For a long time we’ve talked about how we need to design accessibly for people with disabilities. We’ve also assumed that everyone in our industry knows who “people with disabilities” are. It turns out that “people with disabilities” is a much wider field than “that totally blind guy and that totally deaf guy.” Ableism —discrimination and social prejudice against people with disabilities— tends to limit our knowledge and understanding of the very disabilities we need to design and develop for.
This talk, based on Anne’s 2014 article “An Alphabet of Accessibility Issues” and a short talk called “Your Ableism is Showing,” will frame accessibility through the lens of 26 people who need accessibility considerations.
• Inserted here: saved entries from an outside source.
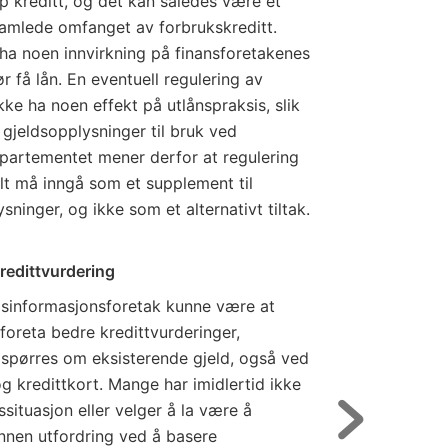
opp kreditt, og det kan således være et
 samlede omfanget av forbrukskreditt.
ke ha noen innvirkning på finansforetakenes
 få lån. En eventuell regulering av
kke ha noen effekt på utlånspraksis, slik
 gjeldsopplysninger til bruk ved
Departementet mener derfor at regulering
t må inngå som et supplement til
sninger, og ikke som et alternativt tiltak.
kredittvurdering
eldsinformasjonsforetak kunne være at
 foreta bedre kredittvurderinger,
l spørres om eksisterende gjeld, også ved
 kredittkort. Mange har imidlertid ikke
dssituasjon eller velger å la være å
annen utfordring ved å basere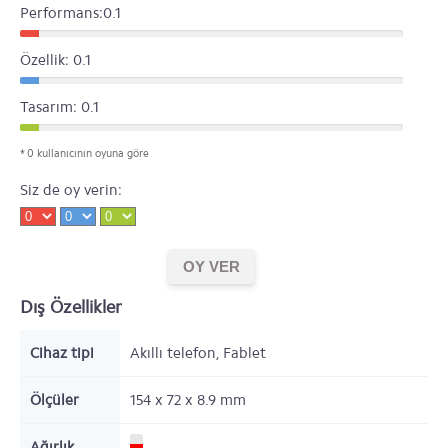
Performans:0.1
Özellik: 0.1
Tasarım: 0.1
* 0 kullanıcının oyuna göre
Siz de oy verin:
Dış Özellikler
Cihaz tipi
Akıllı telefon, Fablet
Ölçüler
154 x 72 x 8.9
mm
Ağırlık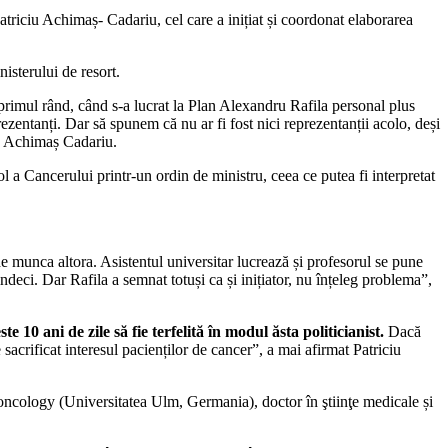
Patriciu Achimaș- Cadariu, cel care a inițiat și coordonat elaborarea
nisterului de resort.
 primul rând, când s-a lucrat la Plan Alexandru Rafila personal plus
prezentanți. Dar să spunem că nu ar fi fost nici reprezentanții acolo, deși
ciu Achimaș Cadariu.
a Cancerului printr-un ordin de ministru, ceea ce putea fi interpretat
e munca altora. Asistentul universitar lucrează și profesorul se pune
vindeci. Dar Rafila a semnat totuși ca și inițiator, nu înțeleg problema”,
0 ani de zile să fie terfelită în modul ăsta politicianist.
Dacă
 sacrificat interesul pacienților de cancer”, a mai afirmat Patriciu
oncology (Universitatea Ulm, Germania), doctor în ştiinţe medicale și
It will also call out how we can defeat ableism in design and development.
Anne Gibson
I am a Principal UX Designer and general troublemaker working for Dell Boomi, close enough to Valley Forge, Pennsylvania to think a run in a revolutionary battlefield is normal. My 11-year career in Information Architecture and Interaction Design includes work on financial products, intranets, software integration platforms, and API Management tools.
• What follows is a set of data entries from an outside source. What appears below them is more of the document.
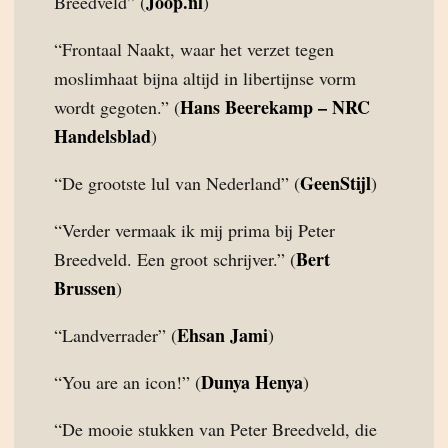
Joop.nl
Breedveld” (
)
“Frontaal Naakt, waar het verzet tegen
moslimhaat bijna altijd in libertijnse vorm
Hans Beerekamp – NRC
wordt gegoten.” (
Handelsblad
)
GeenStijl
“De grootste lul van Nederland” (
)
“Verder vermaak ik mij prima bij Peter
Bert
Breedveld. Een groot schrijver.” (
Brussen
)
Ehsan Jami
“Landverrader” (
)
Dunya Henya
“You are an icon!” (
)
“De mooie stukken van Peter Breedveld, die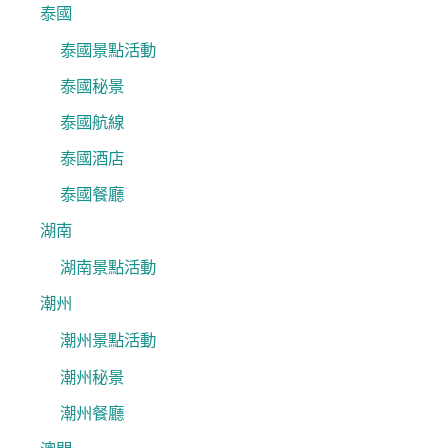
泰國
泰國景點活動
泰國秘景
泰國航線
泰國酒店
泰國餐廳
湖南
湖南景點活動
潮州
潮州景點活動
潮州秘景
潮州餐廳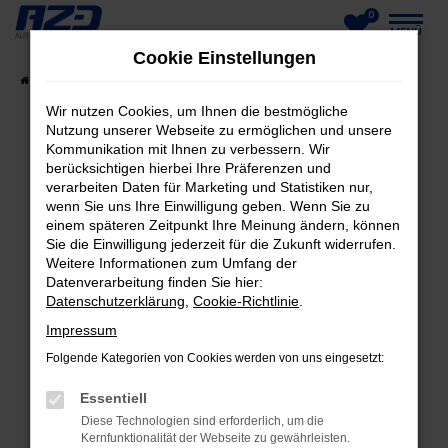
0
Zum
MENÜ
Cookie Einstellungen
Hauptinhalt
Startseite
Fahrzeuge
Fahrzeug-Showroom
springen
Wir nutzen Cookies, um Ihnen die bestmögliche
Nutzung unserer Webseite zu ermöglichen und unsere
Kommunikation mit Ihnen zu verbessern. Wir
berücksichtigen hierbei Ihre Präferenzen und
FEHLER: NETWORK ERROR
verarbeiten Daten für Marketing und Statistiken nur,
wenn Sie uns Ihre Einwilligung geben. Wenn Sie zu
Beim Laden ist ein Fehler aufgetreten.
einem späteren Zeitpunkt Ihre Meinung ändern, können
Hier sind ein paar Tipps, die dir helfen können:
Sie die Einwilligung jederzeit für die Zukunft widerrufen.
Weitere Informationen zum Umfang der
Datenverarbeitung finden Sie hier:
Überprüfe deine Firewall und deine
Datenschutzerklärung
,
Cookie-Richtlinie
.
Internetverbindung.
Laden andere Webseiten, zum Beispiel deine
Impressum
Suchmaschine?
Folgende Kategorien von Cookies werden von uns eingesetzt:
Prüfe deine Browsererweiterungen.
Essentiell
Manche Erweiterungen, wie Werbeblocker,
Diese Technologien sind erforderlich, um die
können das Laden bestimmter Seiten
Kernfunktionalität der Webseite zu gewährleisten.
verhindern. Funktioniert die Seite in einem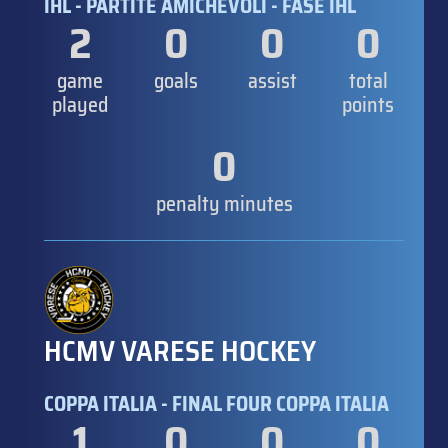
IHL - PARTITE AMICHEVOLI - FASE IHL
2
0
0
0
game
goals
assist
total
played
points
0
penalty minutes
HCMV VARESE HOCKEY
COPPA ITALIA - FINAL FOUR COPPA ITALIA
1
0
0
0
I also write about UX Design. From 2014-2016, I had a monthly column on The Pastry Box, a design blog. From 2016 to present, I have worked with Dylan Wilbanks and Elaine Nelson to write and publish The Interconnected, a UX blog about writing about being humans working on the web. I’ve also been published at Scrift, A List Apart, and SuperYesMore.
My life has been filled with wonderful people with disabilities for over 20 years. I’ve been studying and advocating for accessibility in web products since before moving out of Customer Service as a career. In 2014, I published An Alphabet of Accessibility with The Pastry Box, and Reframing Accessibility on the Web with A List Apart. In 2017 I was a guest on the Colin McEnroe Show for the episode An Assessment of Accessibility. In 2018 I shaped what I had learned and experienced into the talk, “What Letter Are You? An Alphabet of Accessibility”, which I’ve presented for World IA Philadelphia, The IA Summit, and EdUI Conf. I also gave a short talk entitled “Your Ableism Is Showing” for the “IA and Ethics: Academies’ and Practitioners’ Roundtable” at the IA Summit.